Stored dataset items:
____________________
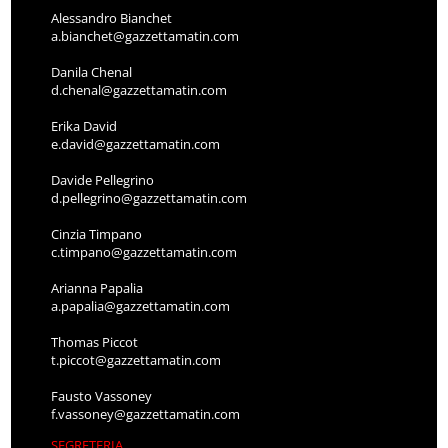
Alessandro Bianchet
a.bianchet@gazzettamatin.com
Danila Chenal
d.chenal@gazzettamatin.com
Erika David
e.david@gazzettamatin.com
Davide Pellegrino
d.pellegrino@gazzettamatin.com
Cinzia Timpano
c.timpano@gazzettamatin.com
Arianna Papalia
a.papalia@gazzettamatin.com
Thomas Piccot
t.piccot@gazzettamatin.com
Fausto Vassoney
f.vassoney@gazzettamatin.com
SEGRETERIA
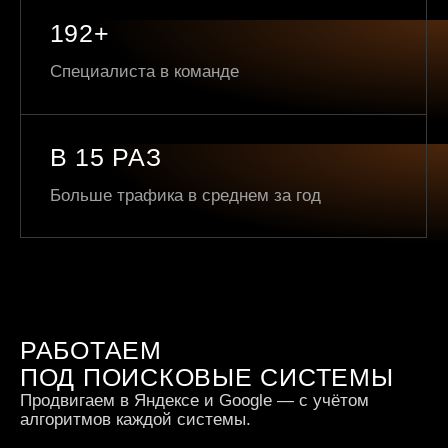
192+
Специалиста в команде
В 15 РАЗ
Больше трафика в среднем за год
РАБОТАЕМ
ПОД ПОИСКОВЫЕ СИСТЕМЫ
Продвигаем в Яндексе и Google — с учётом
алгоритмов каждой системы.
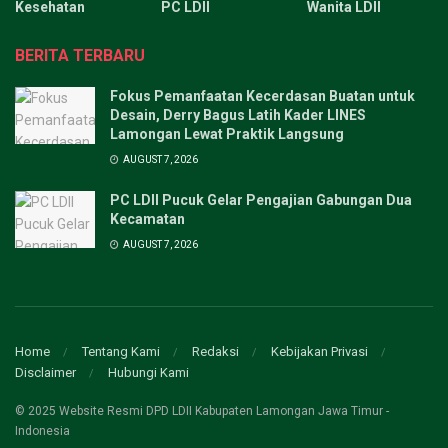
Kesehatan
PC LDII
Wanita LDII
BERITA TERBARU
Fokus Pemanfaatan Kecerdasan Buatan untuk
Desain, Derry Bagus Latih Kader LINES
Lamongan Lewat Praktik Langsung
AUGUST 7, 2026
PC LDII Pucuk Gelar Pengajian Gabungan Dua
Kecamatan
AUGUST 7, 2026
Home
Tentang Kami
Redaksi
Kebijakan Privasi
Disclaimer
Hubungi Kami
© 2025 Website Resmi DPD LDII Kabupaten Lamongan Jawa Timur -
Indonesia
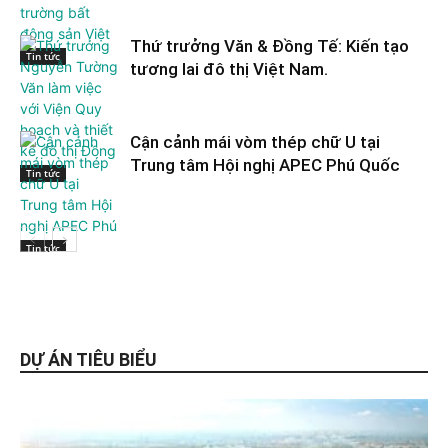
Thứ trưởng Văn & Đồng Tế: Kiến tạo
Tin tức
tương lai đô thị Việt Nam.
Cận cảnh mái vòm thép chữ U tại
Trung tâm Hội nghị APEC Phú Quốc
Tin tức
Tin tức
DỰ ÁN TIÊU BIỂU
____________________
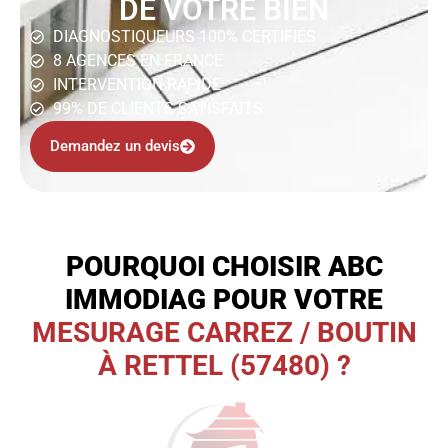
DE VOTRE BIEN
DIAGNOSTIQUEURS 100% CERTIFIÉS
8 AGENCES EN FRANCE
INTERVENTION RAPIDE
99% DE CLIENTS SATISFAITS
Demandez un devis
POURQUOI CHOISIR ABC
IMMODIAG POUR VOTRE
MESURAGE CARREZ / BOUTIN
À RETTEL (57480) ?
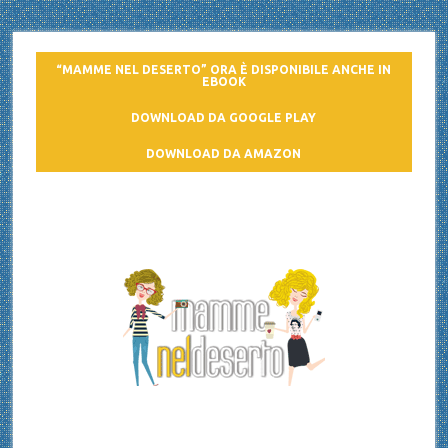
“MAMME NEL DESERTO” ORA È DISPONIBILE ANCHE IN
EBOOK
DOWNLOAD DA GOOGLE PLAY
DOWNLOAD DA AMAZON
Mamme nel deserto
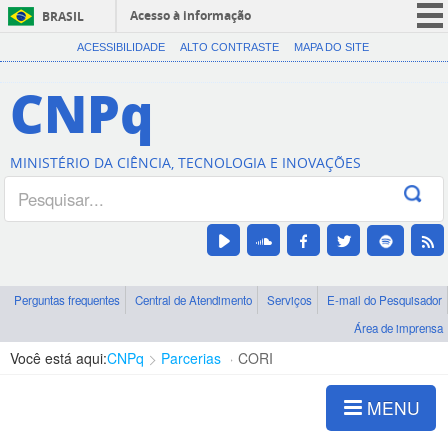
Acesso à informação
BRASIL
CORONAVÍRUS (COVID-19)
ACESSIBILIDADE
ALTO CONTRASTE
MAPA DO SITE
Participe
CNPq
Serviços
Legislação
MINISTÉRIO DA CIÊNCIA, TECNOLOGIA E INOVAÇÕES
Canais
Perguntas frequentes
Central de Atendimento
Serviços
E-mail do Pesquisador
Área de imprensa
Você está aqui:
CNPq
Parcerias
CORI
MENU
____________________
## What to produce
Go through the records and count the lines that include "LDII", then give only that number.

## Reply to the task
4